Dans le même temps, l’actif n’a pas été renforcé puisque les résolutions relatives aux augmentations de capital ont été rejetées lors des assemblées générales des 30 juillet 2013 et 30 avril 2014.

L’absence de déclaration de l’état de cessation des paiements dans le délai légal pour M. Y et le retard apporté à cette déclaration pour M. I J, lequel ne pouvait au regard de l’ancienneté et du nombre des dettes comme de la rupture des concours bancaires survenue courant avril 2015, être ignoré des dirigeants de la société Metalufer, constitue, non une simple négligence, mais une faute de gestion.

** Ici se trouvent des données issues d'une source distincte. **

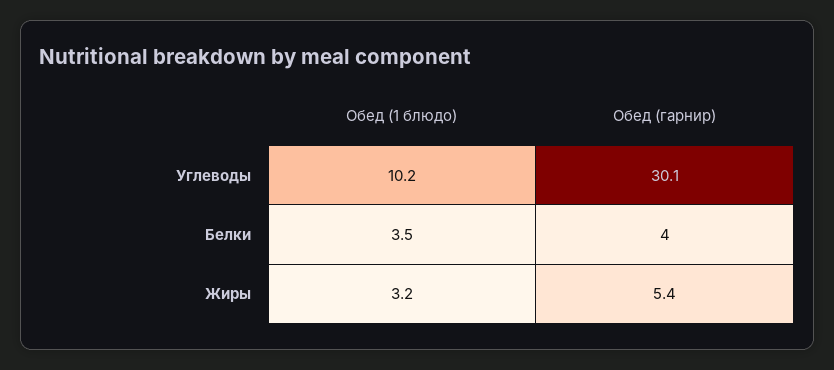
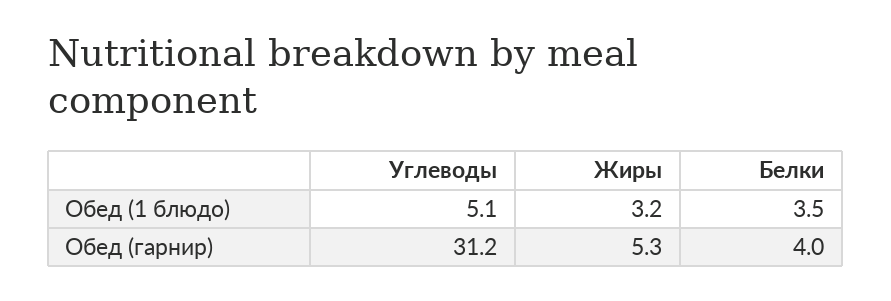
Обед (1 блюдо), Углеводы: 10.2 -> 5.1
Обед (гарнир), Углеводы: 30.1 -> 31.2
Обед (гарнир), Жиры: 5.4 -> 5.3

— L’absence de tenue d’une comptabilité fiable

Le liquidateur judiciaire indique qu’il détient le rapport du commissaire aux comptes pour les exercices clos au 31 octobre 2012, 2013 et 2014 mais que celui pour l’exercice 2015 ne lui a pas été transmis pas plus que la comptabilité pour cet exercice. Il fait valoir que cette absence de comptabilité l’empêche d’apprécier le bien fondé des opérations engagées et de vérifier que l’ensemble des débits et paiements opérés durant cette période l’a été dans l’intérêt social, et cite un certain nombre de prélévement ou chèques passés entre le 3 août 2015 et le 14 décembre 2015 pour une somme de 206 836,22 euros qui sont inexpliqués.

M. I J expose que la comptabilité a toujours été parfaitement tenue notamment depuis sa prise de fonction comme président et ce sous le contrôle et l’approbation du commissaire aux comptes. Il affirme que 'l’on voit mal pour quelle raison elle aurait cessé d’être tenue en 2015' et que maître A 'ne peut ignorer que les éléments comptables ont été déposés sur ses instructions le 11 avril 2016 entre les mains de SGPA, organisme désigné par le dit A lui-même pour les recueillir'. Il critique ensuite le liquidateur judiciaire en ce qu’il leur reproche tout à la fois un défaut de comptabilité et une comptabilité insincère et indique que les nombreux éléments comptables visés par celui-ci démontrent l’existence de ces pièces qu’il se garde de verser aux débats afin de le mettre dans l’incapacité de se défendre. Il prétend que l’appelant dissimule les documents comptables qui lui ont été remis et qu’il appartient à maître A d’apporter la preuve que les opérations relevées pourraient ne pas avoir été faites dans l’intérêt social alors qu’elles sont présumées l’être et qu’elles correspondent pour l’essentiel à des achats de carburant ou de feraille.

M. Y fait valoir que l’absence de tenue d’une comptabilité fiable n’est pas démontrée par le liquidateur judiciaire, la comptabilité ayant été remise à son étude par M. I J. Il ajoute que les comptes ont été déposés au greffe et certifiés sincéres et véritables par le commissaire aux comptes, sans aucune réserve, jusqu’à l’exercice clos le 31 octobre 2014. Il soutient qu’en raison des dates de clôture de l’exercice et de prononcé de la liquidation judiciaire, il est normal que l’expert-comptable, auquel le service comptable avait transmis tous les éléments habituels, n’ait pas commencé ses diligences au titre de l’exercice 2015.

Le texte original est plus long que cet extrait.